*COSA FARE*:
A - Nel testo sulla telefonata alla questura di Viterbo, con quale nome si presenta la bambina che chiama?
B - Prosegui il testo sulla telefonata di Noemi alla questura di Viterbo a partire dal punto in cui si interrompe.

*TESTO FORNITO*:
-=-=-

La conversazione che un esponente delle forze dell’ordine non si aspetterebbe mai di affrontare. Quella telefonata è arrivata ieri. “Polizia Viterbo, operatore 23”, è la risposta di rito dalla questura. “Buonasera sono Noemi, una bambina, e vorrei ringraziarvi con una lettera. Posso leggerla?”. Operatore 23 sembra quasi incredulo, ma non può fare altro che acconsentire di buon grado: “Sì, prego. Vai Noemi”.

Ed ecco il resto. “Cari poliziotti – dice la bambina – vi volevo dire che il vostro è un bellissimo e rischioso lavoro e vi state dando molto da fare, soprattutto con questa emergenza del Coronavirus. State passando di strada in strada a dire a tutti i cittadini di rimanere in casa, anche se purtroppo alcune persone non rispettano le regole”.

-=-=-

*RIGHE DI DATI*:
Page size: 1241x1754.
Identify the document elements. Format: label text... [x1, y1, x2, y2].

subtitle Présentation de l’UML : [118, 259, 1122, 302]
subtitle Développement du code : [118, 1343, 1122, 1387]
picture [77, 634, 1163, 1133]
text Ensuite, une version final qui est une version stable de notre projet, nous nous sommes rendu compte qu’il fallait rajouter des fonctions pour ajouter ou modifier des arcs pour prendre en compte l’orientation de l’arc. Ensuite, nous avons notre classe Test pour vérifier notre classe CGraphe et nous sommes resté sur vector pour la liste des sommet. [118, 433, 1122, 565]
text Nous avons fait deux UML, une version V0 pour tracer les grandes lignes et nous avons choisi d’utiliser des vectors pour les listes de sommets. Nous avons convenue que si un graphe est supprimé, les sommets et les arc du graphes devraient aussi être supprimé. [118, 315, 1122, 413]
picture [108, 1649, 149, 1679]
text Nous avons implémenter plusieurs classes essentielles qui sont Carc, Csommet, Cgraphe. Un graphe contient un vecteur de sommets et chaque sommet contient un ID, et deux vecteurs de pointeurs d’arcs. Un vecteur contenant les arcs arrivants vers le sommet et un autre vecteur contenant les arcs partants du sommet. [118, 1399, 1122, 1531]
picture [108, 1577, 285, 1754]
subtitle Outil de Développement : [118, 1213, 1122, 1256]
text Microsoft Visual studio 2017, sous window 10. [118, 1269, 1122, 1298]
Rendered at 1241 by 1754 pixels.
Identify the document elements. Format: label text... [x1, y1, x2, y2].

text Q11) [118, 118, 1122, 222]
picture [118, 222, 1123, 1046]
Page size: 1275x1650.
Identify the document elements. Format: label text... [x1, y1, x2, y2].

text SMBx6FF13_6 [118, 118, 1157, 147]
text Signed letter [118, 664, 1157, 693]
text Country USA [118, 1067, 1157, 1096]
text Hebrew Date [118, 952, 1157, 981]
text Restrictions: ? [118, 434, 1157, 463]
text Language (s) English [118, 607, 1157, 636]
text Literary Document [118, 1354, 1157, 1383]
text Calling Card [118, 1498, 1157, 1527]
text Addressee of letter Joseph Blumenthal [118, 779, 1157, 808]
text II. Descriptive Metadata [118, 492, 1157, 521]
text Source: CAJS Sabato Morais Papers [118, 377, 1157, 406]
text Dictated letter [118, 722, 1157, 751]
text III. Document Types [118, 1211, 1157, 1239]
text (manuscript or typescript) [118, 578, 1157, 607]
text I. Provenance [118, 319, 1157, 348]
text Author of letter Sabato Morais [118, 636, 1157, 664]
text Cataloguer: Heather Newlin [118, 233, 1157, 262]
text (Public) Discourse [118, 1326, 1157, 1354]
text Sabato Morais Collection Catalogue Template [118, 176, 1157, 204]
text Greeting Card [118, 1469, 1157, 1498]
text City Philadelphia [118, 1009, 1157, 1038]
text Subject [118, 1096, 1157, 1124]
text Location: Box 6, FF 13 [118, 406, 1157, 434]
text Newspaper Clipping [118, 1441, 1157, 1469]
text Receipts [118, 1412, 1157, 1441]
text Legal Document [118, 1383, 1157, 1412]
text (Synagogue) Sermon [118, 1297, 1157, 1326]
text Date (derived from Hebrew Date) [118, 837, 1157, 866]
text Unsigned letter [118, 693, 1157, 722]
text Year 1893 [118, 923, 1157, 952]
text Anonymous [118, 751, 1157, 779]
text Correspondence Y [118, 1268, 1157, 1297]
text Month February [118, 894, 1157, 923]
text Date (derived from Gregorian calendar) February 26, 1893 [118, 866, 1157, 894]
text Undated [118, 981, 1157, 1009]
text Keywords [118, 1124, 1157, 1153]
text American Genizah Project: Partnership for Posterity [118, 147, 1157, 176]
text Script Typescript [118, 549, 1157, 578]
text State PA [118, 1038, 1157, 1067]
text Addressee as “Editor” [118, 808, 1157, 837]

-=-=-

*SOLUZIONI*:
A - Noemi.

B -
E qui arriva forse il passaggio più bello. “Continuate a essere meravigliosi. Un grande grazie ai medici, anche loro stanno facendo un faticoso lavoro per cercare di salvare tante persone malate. Un grazie a tutti voi da Noemi. Vi voglio bene”. Operatore 23 appare commosso e reagisce così alle parole della piccola: “Grazie Noemi, ti ringraziamo tantissimo. Un bacione forte forte, ciao”.